Your voice will become a new fingerprint to these services, much like your keyboard is to your computer.
What the future reveals
In my opinion, voice assistive services today are comparable to the early days of Feature phones. You were able to do a couple of things really well, like call and text. Many things were missing and at that point, I think not many, were able to vision what the future of feature phones would look like.
Voice assistive services are getting much more personal and ubiquitous.
Imagine a situation where Amazon is figuring out that you have the flu and in the meanwhile, Google’s Assistant has booked you a doctor's appointment, canceled your meetings and let your employer know you're ill. In addition, the system would choose a soothing tone of voice because it knows you’re a bit down.
And how have you just received all this information? Through audio, through voice, no need to stare at a screen. It comes with a hint of magic (AI) in it.
It will become increasingly important for service creators to design conversational models for situations that include sensitive information. How would you like to be told that you have a serious medical condition?

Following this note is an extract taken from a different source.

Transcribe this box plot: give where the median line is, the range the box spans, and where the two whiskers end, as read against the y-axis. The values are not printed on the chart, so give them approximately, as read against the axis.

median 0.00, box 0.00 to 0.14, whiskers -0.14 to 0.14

When the content is king, context is everything
In order to apply the right type of conversation with the user, the technology has to be mature enough to provide insightful understanding of the user's context. What they want and where and when. Are they with someone? What mood are they in? Understanding context makes the conversations between devices and users truly work.

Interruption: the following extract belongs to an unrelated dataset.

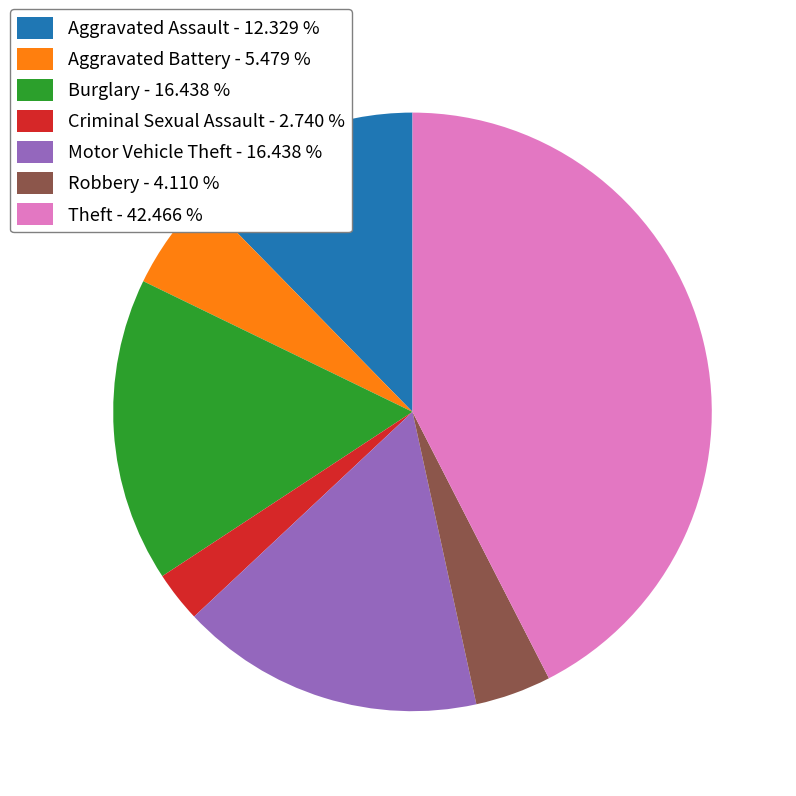

Does Criminal Sexual Assault - 2.740 % represent more than half of the total?

No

Combine high-fidelity speech synthesis with the above and you most certainly will have a silver bullet. Fail in even a part of it, and you’ll be deep in uncanny valley where users starts to hate the service or some parts of it.

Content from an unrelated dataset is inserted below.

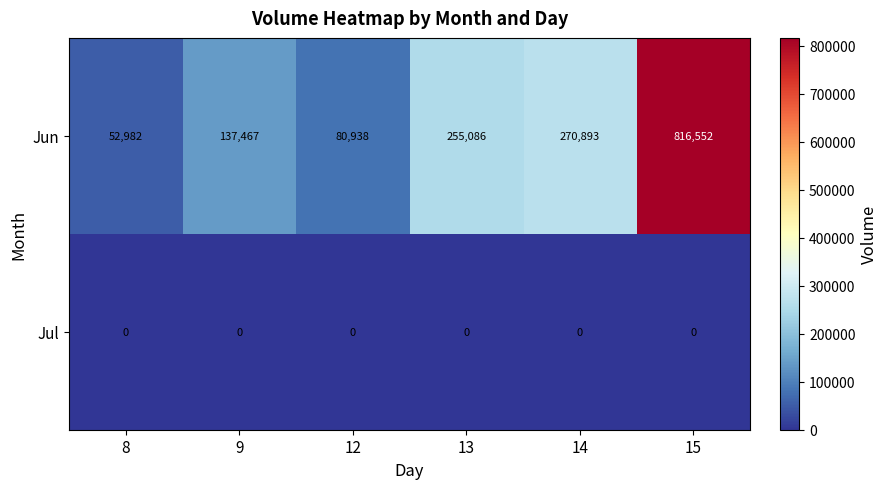

True or false: Jun has a value of 816552 at 15.

True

Now, let’s focus on the current state of the services and features.
The current services are quite passive. They react mainly to users requesting information or asking it to do something specific.
So what are the most likely difficulties that the users will face in this transition phase where voice assistive services are advancing and expanding but at the same time the odds of miscommunication also increase?
Voice assistive services will be only as good as the user who knows how to use it. The more advanced request the user is making, the higher the odds that the response will not satisfy the user. Which makes it more frustrating to try the request again.
Voice assistive services do not provide deep or insightful problem solving statements, that would clearly indicate you where the error is and how to fix it. You don’t know what went wrong. Regular web forms have known how to do this for a long time.
Instead, the best alternative that the voice assistive services currently provide are apologies, such as “sorry, could you repeat that” – while the users are certain that they articulated everything correctly.
This problem gets even more difficult when the services get more complex and the ways in which users can talk to the services increase.
These negative experiences are likely to push the user away from trying the service again, unless they are being trained to use them.
Food for thought when thinking about creating your own voice assistive service
If you are considering adding voice assistive services or features to your solutions, these are the first questions you should be start asking.
What motivates the user to choose a voice interface over traditional UI?
How does a voice assistive feature make your existing services better and more efficient?
Who is talking back? Is it a service? Your brand? Your colleague's pet? A persona?
Should you design a personality? What kind of conversational models there should be?
How will your users learn to use the features?
And most importantly, why they would continue to use it?